Some of my stories from growing up:
In third grade, I invented the Pononia family and spent time exploring the romance between Billy Pononia and his girlfriend Kate. When they left for college (a concept I could hardly fathom), they didn’t know how to find one another (because obviously a dating couple wouldn’t share where they were each going, right?) and Billy had to search long and hard for Kate, who had given up on him and was starting to love another man. But when Billy tracked her down (on her college campus!), he fought that man (of course!) and ended up marrying Kate. That’s romance right there, people.

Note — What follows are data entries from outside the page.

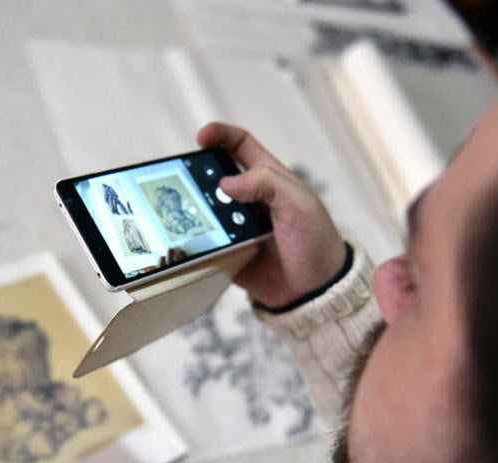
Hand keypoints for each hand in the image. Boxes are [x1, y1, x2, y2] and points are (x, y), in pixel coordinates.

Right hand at [197, 122, 345, 307]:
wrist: (316, 293)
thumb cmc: (317, 244)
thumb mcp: (301, 205)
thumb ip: (268, 184)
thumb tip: (226, 183)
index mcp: (269, 180)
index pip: (240, 146)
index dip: (220, 135)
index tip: (201, 136)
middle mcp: (249, 200)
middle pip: (213, 177)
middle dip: (196, 174)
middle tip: (183, 180)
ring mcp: (236, 227)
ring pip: (204, 210)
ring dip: (192, 210)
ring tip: (180, 213)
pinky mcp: (228, 253)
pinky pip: (204, 243)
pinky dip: (194, 241)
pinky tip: (188, 240)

Around sixth grade, my sister Kristin, neighbor Amber, and I started the Story Society, which was to meet weekly in our awesome clubhouse (a room in our motorcycle shed that I’d cleaned out and whose walls I adorned with a freehand painting of a castle with just one light on in one of the turrets). We were supposed to write one story each week, read them aloud to one another, and then offer feedback. My first story was about a jealous best friend taking archery lessons who ended up shooting her best friend’s boyfriend– but her best friend jumped in front of the boyfriend, and the arrow pierced both their hearts. Tragic. Then the Story Society disbanded.
In junior high, I authored a soap opera. I’d write “episodes” in a green notebook labelled “Sunnyside High,” which my friends passed amongst themselves before it would end up back in my hands. Then I’d write a few more episodes for everyone. This soap opera was full-on drama: a teen pregnancy, a long-lost twin, a rebel who’d gotten AIDS from a tainted blood transfusion after his motorcycle accident. Sheer gold.
I also wrote a story about two best friends competing for just one spot on the track team. (Note to self: maybe stay away from writing sports stories, mmmkay?) I also penned a stunning mystery where a girl kept seeing her dead boyfriend. Hot.
Then there was my novella about a teen cheerleader who developed emphysema. Let me tell you; this was intense. I finished the story around 2 am in the dark in our family room, only the light from the computer screen to illuminate the tears that flowed down my cheeks.
In high school I turned my attention to bad, melodramatic free verse poetry, but that’s a whole other post. I’ll spare you for now. 🙂
If you’re a writer, do you remember some of your earliest creations? Were they dramatic and over-the-top like mine?